====== Data in this exercise

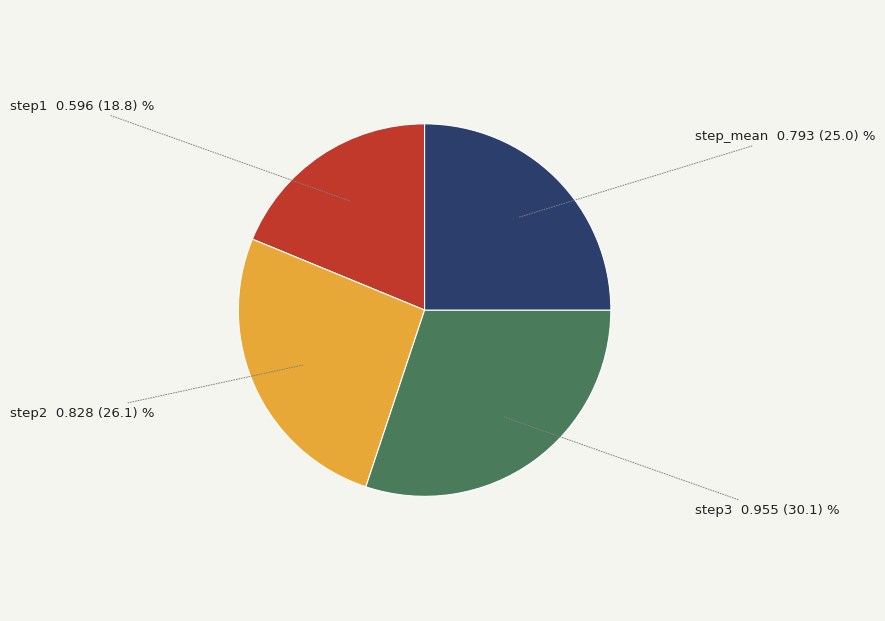

Which category has the smallest portion of the pie?

step1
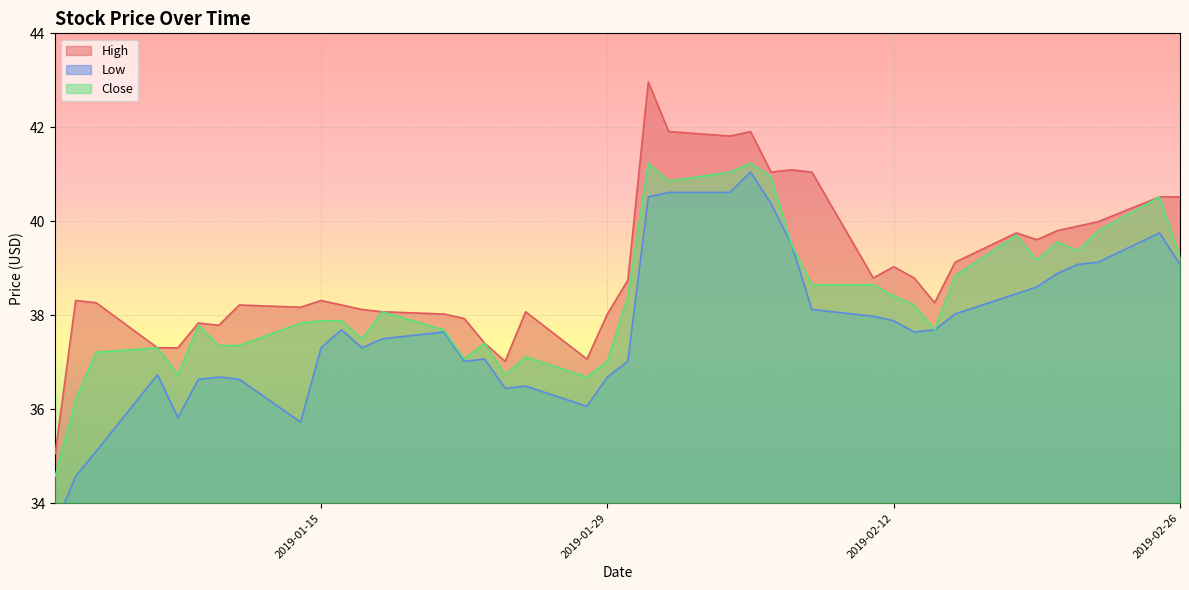

What is the minimum value for Close?

34.6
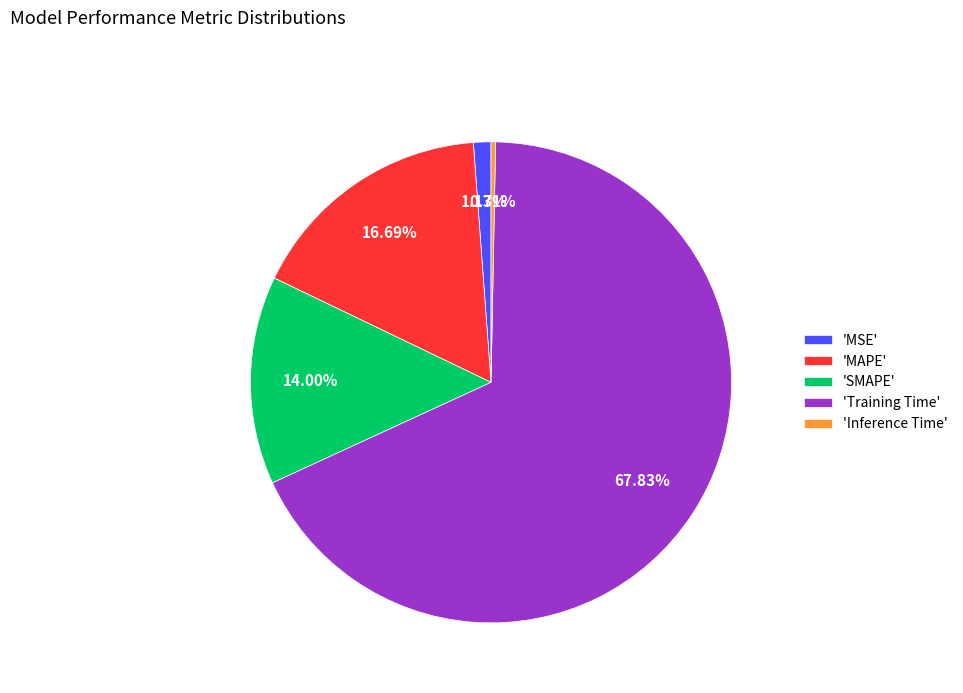

Which slice represents more than half of the pie?

'Training Time'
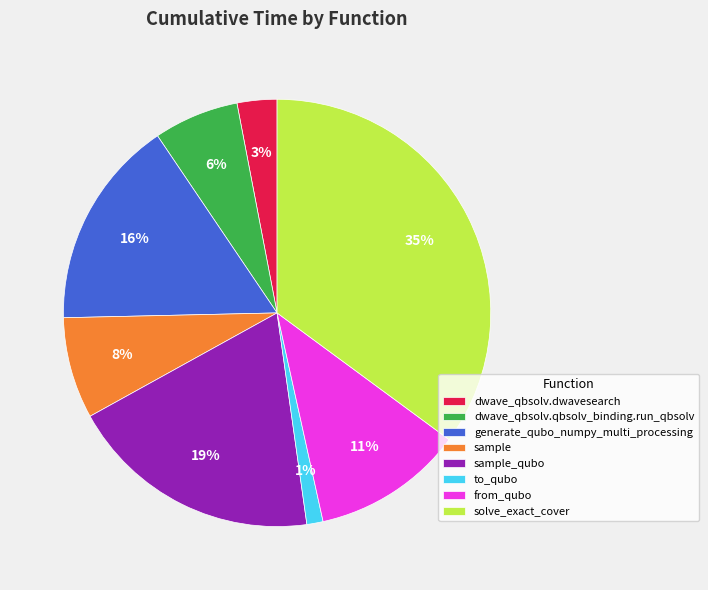

Which has a higher value, to_qubo or solve_exact_cover?

solve_exact_cover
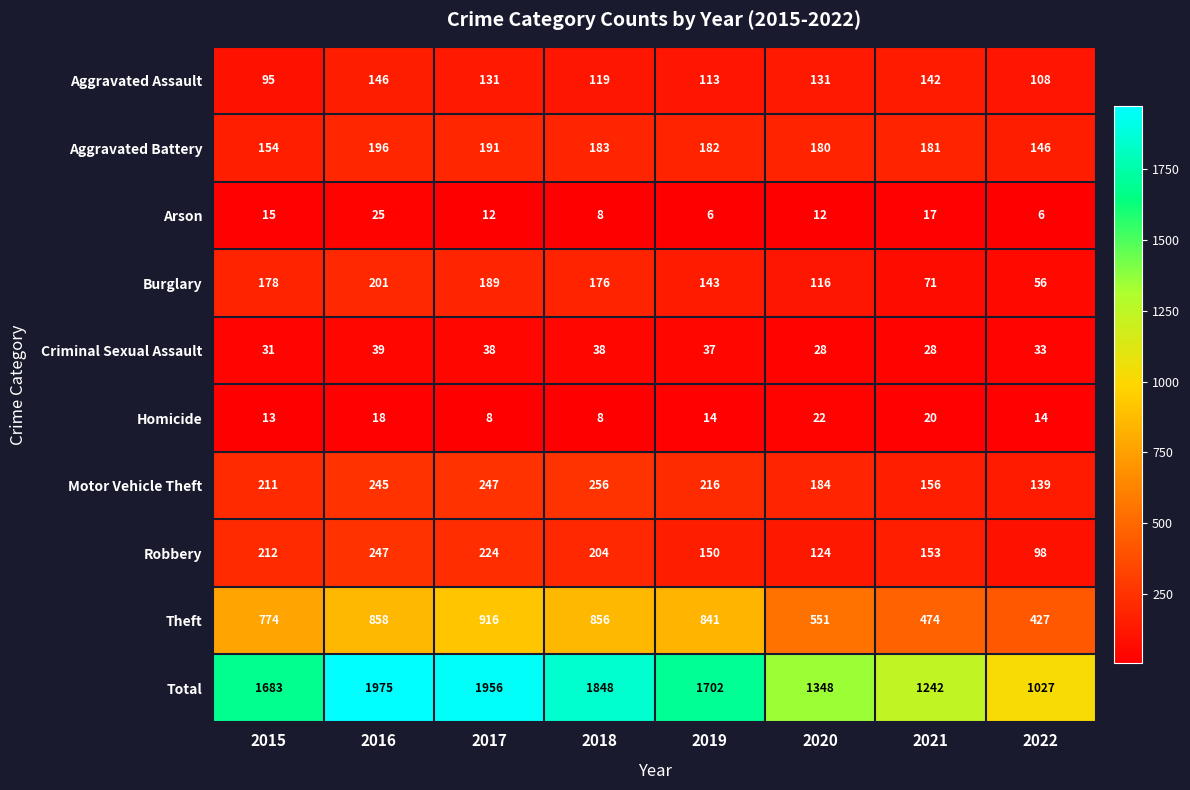

Is it true that Total equals 1883 at 2020?

False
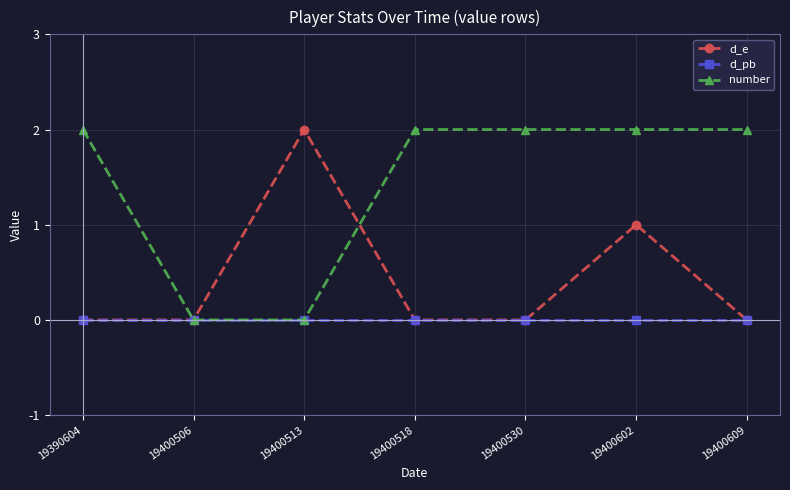

What is the difference between the second highest and minimum values in the number series?

2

============

Switch each occurrence of "pie" in the entries to "donut", then write the entries out again with nothing else changed and with the pictures left out.

Written answer –
Which category has the smallest portion of the donut?

step1

What is the minimum value for Close?

34.6

Which slice represents more than half of the donut?

'Training Time'

Which has a higher value, to_qubo or solve_exact_cover?

solve_exact_cover

Is it true that Total equals 1883 at 2020?

False

What is the difference between the second highest and minimum values in the number series?

2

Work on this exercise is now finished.